◆ **Prompt**: Please set down each line of the data again, unchanged.

Revision tracking records:
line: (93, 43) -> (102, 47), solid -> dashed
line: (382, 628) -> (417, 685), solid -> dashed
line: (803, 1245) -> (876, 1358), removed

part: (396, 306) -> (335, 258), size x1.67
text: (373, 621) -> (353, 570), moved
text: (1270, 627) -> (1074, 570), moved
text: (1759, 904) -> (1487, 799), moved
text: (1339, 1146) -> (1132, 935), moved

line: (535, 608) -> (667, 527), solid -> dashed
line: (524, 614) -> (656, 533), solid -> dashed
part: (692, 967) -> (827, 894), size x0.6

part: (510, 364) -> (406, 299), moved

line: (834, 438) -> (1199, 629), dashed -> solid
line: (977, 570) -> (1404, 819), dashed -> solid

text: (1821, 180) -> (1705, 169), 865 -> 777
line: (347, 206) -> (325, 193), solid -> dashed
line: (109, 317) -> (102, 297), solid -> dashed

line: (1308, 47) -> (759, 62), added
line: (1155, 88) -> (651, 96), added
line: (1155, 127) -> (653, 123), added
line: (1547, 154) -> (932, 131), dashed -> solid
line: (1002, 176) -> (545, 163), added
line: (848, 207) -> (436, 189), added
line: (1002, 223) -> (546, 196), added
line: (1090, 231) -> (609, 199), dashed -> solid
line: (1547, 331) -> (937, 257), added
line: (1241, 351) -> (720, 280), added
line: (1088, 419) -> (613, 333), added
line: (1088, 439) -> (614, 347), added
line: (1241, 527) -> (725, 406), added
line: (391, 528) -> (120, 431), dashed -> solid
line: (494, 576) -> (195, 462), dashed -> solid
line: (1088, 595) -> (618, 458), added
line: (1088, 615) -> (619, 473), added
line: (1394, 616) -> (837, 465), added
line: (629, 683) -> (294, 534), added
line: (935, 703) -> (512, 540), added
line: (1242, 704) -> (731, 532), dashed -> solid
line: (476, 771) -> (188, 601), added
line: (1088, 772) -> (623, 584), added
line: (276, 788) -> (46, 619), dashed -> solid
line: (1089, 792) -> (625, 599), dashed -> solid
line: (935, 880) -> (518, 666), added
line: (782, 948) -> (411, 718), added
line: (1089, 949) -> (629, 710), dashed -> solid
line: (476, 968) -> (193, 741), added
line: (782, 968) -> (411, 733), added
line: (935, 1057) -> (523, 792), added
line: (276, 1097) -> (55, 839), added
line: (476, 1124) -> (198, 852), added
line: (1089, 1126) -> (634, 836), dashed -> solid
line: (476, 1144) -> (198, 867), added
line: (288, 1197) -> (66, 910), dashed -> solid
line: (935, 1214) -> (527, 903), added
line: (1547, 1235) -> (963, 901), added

◆ **Final answer**:
line: (93, 43) -> (102, 47), solid -> dashed
line: (382, 628) -> (417, 685), solid -> dashed
line: (803, 1245) -> (876, 1358), removed

part: (396, 306) -> (335, 258), size x1.67
text: (373, 621) -> (353, 570), moved
text: (1270, 627) -> (1074, 570), moved
text: (1759, 904) -> (1487, 799), moved
text: (1339, 1146) -> (1132, 935), moved

line: (535, 608) -> (667, 527), solid -> dashed
line: (524, 614) -> (656, 533), solid -> dashed
part: (692, 967) -> (827, 894), size x0.6

part: (510, 364) -> (406, 299), moved

line: (834, 438) -> (1199, 629), dashed -> solid
line: (977, 570) -> (1404, 819), dashed -> solid

text: (1821, 180) -> (1705, 169), 865 -> 777
line: (347, 206) -> (325, 193), solid -> dashed
line: (109, 317) -> (102, 297), solid -> dashed

line: (1308, 47) -> (759, 62), added
line: (1155, 88) -> (651, 96), added
line: (1155, 127) -> (653, 123), added
line: (1547, 154) -> (932, 131), dashed -> solid
line: (1002, 176) -> (545, 163), added
line: (848, 207) -> (436, 189), added
line: (1002, 223) -> (546, 196), added
line: (1090, 231) -> (609, 199), dashed -> solid
line: (1547, 331) -> (937, 257), added
line: (1241, 351) -> (720, 280), added
line: (1088, 419) -> (613, 333), added
line: (1088, 439) -> (614, 347), added
line: (1241, 527) -> (725, 406), added
line: (391, 528) -> (120, 431), dashed -> solid
line: (494, 576) -> (195, 462), dashed -> solid
line: (1088, 595) -> (618, 458), added
line: (1088, 615) -> (619, 473), added
line: (1394, 616) -> (837, 465), added
line: (629, 683) -> (294, 534), added
line: (935, 703) -> (512, 540), added
line: (1242, 704) -> (731, 532), dashed -> solid
line: (476, 771) -> (188, 601), added
line: (1088, 772) -> (623, 584), added
line: (276, 788) -> (46, 619), dashed -> solid
line: (1089, 792) -> (625, 599), dashed -> solid
line: (935, 880) -> (518, 666), added
line: (782, 948) -> (411, 718), added
line: (1089, 949) -> (629, 710), dashed -> solid
line: (476, 968) -> (193, 741), added
line: (782, 968) -> (411, 733), added
line: (935, 1057) -> (523, 792), added
line: (276, 1097) -> (55, 839), added
line: (476, 1124) -> (198, 852), added
line: (1089, 1126) -> (634, 836), dashed -> solid
line: (476, 1144) -> (198, 867), added
line: (288, 1197) -> (66, 910), dashed -> solid
line: (935, 1214) -> (527, 903), added
line: (1547, 1235) -> (963, 901), added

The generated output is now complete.